[Records to process]
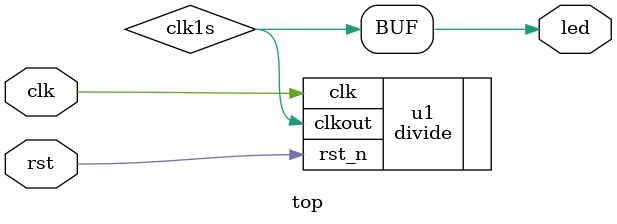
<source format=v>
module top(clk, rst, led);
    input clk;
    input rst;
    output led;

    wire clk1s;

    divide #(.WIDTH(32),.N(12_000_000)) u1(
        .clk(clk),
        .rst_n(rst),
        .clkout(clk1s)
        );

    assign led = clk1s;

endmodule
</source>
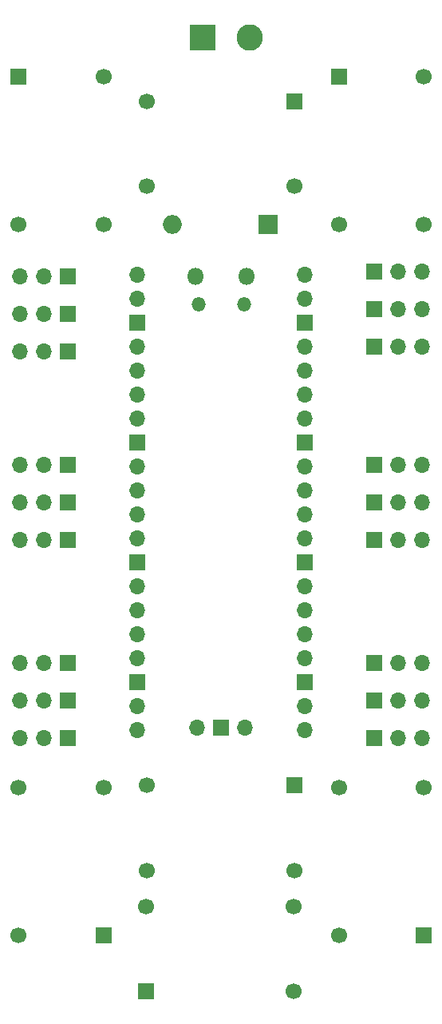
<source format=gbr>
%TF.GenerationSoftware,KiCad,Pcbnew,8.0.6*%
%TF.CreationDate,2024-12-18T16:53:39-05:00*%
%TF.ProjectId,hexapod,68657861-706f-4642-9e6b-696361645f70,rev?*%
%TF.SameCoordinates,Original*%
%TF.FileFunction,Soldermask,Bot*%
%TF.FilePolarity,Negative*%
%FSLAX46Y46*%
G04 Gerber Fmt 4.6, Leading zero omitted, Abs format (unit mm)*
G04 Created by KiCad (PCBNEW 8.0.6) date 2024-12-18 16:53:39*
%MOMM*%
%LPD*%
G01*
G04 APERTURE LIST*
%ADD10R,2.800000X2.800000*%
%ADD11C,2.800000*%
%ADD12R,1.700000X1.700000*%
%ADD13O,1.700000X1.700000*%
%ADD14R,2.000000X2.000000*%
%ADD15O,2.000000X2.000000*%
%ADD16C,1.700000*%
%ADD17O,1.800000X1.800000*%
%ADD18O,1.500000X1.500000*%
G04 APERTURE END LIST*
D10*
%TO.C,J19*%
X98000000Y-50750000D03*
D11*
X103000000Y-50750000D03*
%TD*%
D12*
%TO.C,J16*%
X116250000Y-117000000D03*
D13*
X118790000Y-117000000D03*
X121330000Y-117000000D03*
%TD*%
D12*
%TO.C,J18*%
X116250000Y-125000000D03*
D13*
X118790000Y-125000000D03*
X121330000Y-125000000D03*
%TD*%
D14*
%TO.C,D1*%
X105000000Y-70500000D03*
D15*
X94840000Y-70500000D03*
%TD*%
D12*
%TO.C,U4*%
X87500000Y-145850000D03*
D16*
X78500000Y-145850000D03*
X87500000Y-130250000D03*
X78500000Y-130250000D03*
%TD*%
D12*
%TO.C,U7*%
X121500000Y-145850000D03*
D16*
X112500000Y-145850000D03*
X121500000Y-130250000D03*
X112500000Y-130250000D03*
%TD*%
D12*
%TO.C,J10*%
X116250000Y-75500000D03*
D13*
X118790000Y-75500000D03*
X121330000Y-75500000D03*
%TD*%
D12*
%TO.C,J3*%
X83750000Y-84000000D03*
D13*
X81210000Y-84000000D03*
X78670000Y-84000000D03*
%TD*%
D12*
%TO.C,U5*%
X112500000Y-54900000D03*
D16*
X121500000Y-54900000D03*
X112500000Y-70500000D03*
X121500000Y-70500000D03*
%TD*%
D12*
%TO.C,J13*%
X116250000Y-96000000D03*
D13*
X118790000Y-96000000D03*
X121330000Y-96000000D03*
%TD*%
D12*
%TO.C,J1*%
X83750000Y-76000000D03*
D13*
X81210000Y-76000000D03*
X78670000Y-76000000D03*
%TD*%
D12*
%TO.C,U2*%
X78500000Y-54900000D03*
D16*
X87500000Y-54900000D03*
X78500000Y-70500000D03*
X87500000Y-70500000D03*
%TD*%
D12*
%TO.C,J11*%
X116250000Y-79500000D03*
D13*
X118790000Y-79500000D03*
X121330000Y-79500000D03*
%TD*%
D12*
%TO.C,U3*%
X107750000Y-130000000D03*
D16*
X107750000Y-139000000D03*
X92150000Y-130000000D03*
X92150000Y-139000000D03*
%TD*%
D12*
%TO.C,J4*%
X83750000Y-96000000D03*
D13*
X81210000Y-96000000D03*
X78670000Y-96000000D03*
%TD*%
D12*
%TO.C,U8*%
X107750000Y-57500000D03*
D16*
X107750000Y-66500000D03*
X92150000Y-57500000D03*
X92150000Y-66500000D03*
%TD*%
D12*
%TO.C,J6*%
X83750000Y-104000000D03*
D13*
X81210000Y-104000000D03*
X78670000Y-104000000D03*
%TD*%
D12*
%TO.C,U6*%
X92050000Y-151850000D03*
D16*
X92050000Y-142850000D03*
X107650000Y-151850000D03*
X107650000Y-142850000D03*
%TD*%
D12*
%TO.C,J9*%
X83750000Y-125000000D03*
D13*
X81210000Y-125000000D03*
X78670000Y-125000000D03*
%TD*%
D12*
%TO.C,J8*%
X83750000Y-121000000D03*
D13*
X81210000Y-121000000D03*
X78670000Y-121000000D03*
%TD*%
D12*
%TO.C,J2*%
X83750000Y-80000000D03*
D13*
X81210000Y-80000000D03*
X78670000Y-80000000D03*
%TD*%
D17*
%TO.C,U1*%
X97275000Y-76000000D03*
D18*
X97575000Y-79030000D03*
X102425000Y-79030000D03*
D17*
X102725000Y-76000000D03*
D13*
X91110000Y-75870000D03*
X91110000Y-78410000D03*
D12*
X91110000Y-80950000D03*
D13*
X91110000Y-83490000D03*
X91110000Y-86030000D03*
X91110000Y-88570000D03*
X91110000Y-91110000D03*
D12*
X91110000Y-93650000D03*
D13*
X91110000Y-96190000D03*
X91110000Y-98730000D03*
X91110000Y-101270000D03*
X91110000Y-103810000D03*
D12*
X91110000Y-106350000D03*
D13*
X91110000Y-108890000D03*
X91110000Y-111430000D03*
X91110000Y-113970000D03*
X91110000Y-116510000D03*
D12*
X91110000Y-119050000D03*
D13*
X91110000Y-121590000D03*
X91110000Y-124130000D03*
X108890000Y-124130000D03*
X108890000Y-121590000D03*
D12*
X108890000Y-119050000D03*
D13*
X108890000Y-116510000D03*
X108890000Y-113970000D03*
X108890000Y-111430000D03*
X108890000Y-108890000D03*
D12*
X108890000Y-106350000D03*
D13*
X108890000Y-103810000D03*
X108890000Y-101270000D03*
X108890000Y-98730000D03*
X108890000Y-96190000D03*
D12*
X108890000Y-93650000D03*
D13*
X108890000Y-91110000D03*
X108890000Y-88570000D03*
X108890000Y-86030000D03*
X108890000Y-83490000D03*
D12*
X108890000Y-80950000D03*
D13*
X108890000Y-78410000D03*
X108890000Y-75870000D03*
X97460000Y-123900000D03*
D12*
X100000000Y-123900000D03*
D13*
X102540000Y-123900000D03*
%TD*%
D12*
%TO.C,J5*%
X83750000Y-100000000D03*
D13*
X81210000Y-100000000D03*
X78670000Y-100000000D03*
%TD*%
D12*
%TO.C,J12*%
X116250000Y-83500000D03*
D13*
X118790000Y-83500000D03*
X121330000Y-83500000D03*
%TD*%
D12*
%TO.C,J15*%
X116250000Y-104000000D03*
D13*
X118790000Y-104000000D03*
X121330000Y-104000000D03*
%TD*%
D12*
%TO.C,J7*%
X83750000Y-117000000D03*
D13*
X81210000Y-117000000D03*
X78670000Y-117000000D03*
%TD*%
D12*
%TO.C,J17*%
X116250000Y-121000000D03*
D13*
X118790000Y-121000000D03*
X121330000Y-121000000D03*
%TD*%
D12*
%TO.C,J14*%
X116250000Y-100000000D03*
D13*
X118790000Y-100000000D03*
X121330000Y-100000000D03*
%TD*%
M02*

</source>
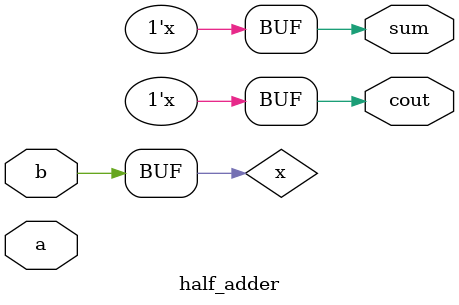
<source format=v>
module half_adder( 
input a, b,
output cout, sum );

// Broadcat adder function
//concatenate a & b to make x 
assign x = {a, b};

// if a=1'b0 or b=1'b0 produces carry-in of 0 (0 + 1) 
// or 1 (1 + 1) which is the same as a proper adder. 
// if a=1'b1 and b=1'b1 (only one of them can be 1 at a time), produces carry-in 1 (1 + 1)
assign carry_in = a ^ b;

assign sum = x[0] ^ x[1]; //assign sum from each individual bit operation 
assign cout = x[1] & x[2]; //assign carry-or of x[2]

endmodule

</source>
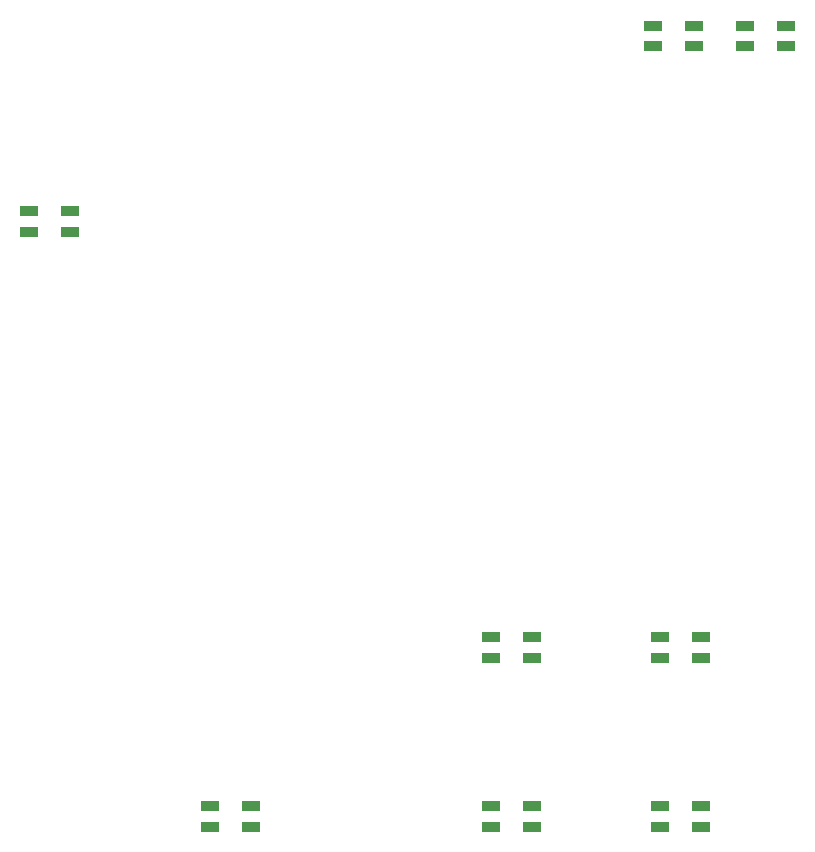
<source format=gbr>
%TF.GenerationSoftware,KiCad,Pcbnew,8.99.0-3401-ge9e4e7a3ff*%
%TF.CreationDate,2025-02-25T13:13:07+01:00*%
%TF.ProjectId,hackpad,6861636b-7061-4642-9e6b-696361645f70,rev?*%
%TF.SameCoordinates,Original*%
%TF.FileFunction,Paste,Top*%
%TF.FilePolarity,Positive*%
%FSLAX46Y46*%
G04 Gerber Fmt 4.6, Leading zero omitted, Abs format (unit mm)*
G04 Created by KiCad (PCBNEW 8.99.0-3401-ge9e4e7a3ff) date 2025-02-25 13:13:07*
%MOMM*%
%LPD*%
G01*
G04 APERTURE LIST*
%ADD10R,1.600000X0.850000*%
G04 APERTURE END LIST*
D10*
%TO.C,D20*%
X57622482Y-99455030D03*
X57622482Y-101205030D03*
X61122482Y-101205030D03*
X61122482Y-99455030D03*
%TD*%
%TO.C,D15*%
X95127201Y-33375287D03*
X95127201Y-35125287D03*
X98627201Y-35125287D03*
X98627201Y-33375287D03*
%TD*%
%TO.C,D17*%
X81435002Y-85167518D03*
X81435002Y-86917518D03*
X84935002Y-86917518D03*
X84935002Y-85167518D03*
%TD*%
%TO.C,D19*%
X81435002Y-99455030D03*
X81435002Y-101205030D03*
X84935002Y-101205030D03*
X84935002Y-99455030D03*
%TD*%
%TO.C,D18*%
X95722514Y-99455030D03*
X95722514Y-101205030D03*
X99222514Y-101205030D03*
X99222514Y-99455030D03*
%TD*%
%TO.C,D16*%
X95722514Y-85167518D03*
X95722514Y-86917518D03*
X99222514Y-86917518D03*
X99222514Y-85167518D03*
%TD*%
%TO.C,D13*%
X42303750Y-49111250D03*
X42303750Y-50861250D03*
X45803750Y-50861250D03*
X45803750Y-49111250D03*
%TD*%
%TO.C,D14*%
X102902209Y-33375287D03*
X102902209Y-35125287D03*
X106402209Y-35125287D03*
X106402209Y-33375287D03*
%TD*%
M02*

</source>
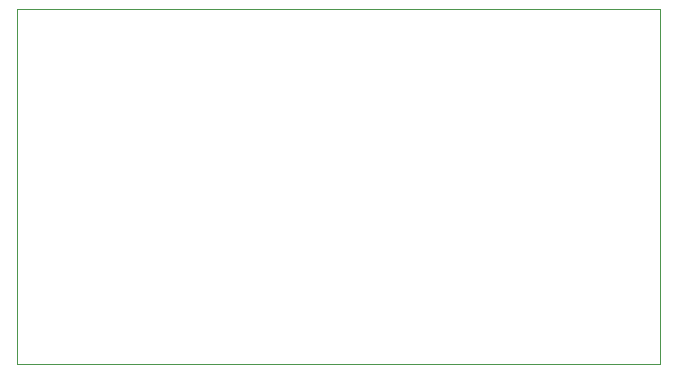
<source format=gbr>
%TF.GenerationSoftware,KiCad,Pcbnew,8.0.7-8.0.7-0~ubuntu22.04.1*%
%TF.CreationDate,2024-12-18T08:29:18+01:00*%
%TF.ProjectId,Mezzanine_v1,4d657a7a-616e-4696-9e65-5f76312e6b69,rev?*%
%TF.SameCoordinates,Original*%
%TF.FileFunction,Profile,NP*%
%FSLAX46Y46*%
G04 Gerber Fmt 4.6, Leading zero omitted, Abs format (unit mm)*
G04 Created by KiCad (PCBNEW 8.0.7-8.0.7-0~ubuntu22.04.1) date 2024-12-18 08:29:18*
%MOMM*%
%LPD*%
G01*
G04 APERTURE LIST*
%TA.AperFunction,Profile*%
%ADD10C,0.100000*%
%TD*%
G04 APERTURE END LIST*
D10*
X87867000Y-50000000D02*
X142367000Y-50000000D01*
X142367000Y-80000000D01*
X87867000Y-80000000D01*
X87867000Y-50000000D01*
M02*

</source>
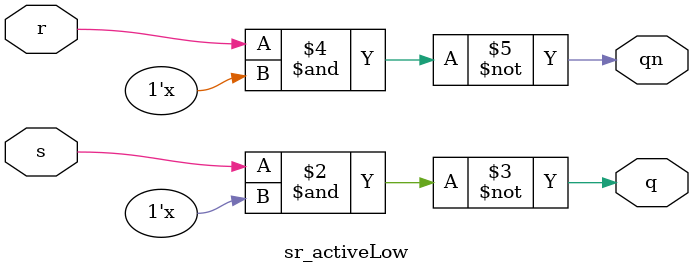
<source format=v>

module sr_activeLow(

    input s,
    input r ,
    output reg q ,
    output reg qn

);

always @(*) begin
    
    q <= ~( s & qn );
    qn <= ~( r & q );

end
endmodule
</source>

[Your objective] Using the records above, report each line with the string "Profile".

[Exercise response]
%TF.FileFunction,Profile,NP*%
%TA.AperFunction,Profile*%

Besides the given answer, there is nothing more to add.